Pose landmark coordinates
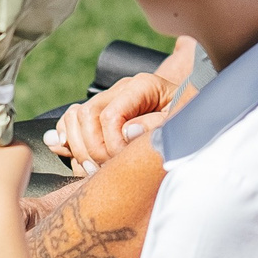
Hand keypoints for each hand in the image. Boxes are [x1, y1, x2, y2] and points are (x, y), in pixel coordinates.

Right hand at [45, 71, 180, 174]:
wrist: (191, 119)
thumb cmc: (187, 122)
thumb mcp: (180, 123)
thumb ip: (155, 126)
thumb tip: (127, 132)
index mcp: (141, 86)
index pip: (109, 116)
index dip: (111, 144)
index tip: (124, 161)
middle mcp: (121, 89)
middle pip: (86, 115)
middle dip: (93, 149)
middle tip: (105, 170)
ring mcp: (108, 99)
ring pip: (74, 117)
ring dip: (78, 147)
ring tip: (92, 168)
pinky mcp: (99, 112)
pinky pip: (70, 119)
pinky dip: (66, 137)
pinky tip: (66, 151)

Try it: Would you filter the records and copy each line that contains the word "thumb"?

Task response:
thumb cmc: (187, 122)
thumb mcp: (180, 123)
thumb ip: (155, 126)
thumb tip: (127, 132)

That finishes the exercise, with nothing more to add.